Firewatch developer Campo Santo talks indie game pricing and launching a boxed version

Formed by veterans from Telltale Games, Klei Entertainment and Irrational, Campo Santo released its first game Firewatch at the start of year.

The title was an instant hit, selling 500,000 copies in its first month and recouping its development budget in its first day on sale.

It was overwhelming,” composer Chris Remo says. We didn’t actually have launch projections. We didn’t have a set of internal figures when we were saying: ‘if it sells this well, it’s a success and if it doesn’t it’s a failure’. Our hope was that it would sell well in a reasonable amount of time to not only recoup the development budget but pay back Panic – our funding partner – for its investment and allow it to make some kind of profit as well.

All that said, it did sell better than expected. What I mean by that is simply, whatever our expectations may have been, the game did better than that. We were really surprised and happy about it. It was a really stressful period because we have a fairly small staff that had to handle all the post-launch issues.”

The game launched at a 14.99 price point, which some consumers said was too high for the amount of content within Firewatch. The pricing of indie games has been a hot topic this year, with Jonathan Blow’s The Witness and No Man’s Sky from Hello Games coming under criticism from players for their RRPs.

It’s important as a developer to not become too distant from your audience to the point when any criticism is dismissed out of hand as arising out of a place of ignorance,” Remo says. There is a mentality of: ‘if only they knew how hard we worked, they wouldn’t make this complaint, don’t they know how hard it is to make video games?’ I have come face-to-face with that attitude inside other studios and I find it extremely distasteful. I don’t like the idea of a player needing to have pre-requisite knowledge in order to appreciate the thing you have done. The thing should speak for itself.

But game price is an artistic choice. It’s essentially a bet that you are placing, not knowing in the future what the result is going to be. We’re lucky that the game did sell well.”

One of Firewatch’s most interesting features comes with the PC edition. Players are able to take pictures with an in-game camera, which can then be posted to them as physical prints.

We had the idea for the in-game camera for a long time, just on its own, in part as a story-telling tool to help inform the events that occurred before the game starts,” Remo says. We just had that crazy idea for the physical merchandise on a whim. Once someone threw that idea out half jokingly, the camera became completely uncuttable. Once someone said: ‘why don’t we actually print these out?’ it was like ‘okay, the camera is staying, that’s amazing’. Panic gave us help as needed.

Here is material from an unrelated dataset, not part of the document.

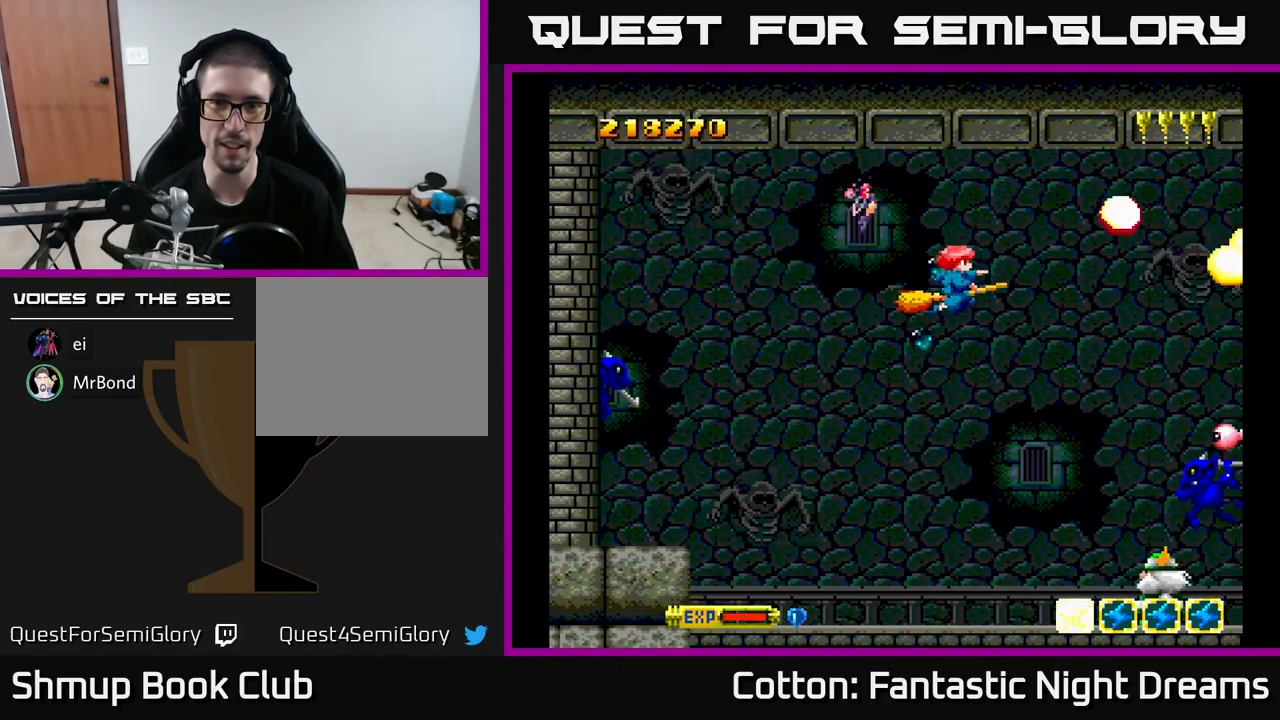
{"buttons": ["B", "Y", "DPAD_DOWN", "DPAD_LEFT"], "right_stick": "center", "events": [[467, "DPAD_LEFT", "down"]]}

We had to track down the last remaining manufacturer of photo envelopes in the United States and contract them to make this thing. We had to design all the graphical elements, Panic had to figure out this entire pipeline for how to actually receive this information from the player and then print it out and mail it without getting overwhelmed.”

And though a digital release, Campo Santo is interested in bringing the game to physical retail if the right opportunity presented itself.

We love making physical things for sure, and people have asked us about this a lot,” Remo says. We’d like to do it, but it’s a matter of the right situation presenting itself or us just finding the time and resource to do it. It’s probably mainly a logistical issue. We don’t have any specific plans for it at this point. But if the right way to do it comes along or if we have some crazy idea that we talk ourselves into as described with the photo thing, that would probably increase the likelihood of it happening.”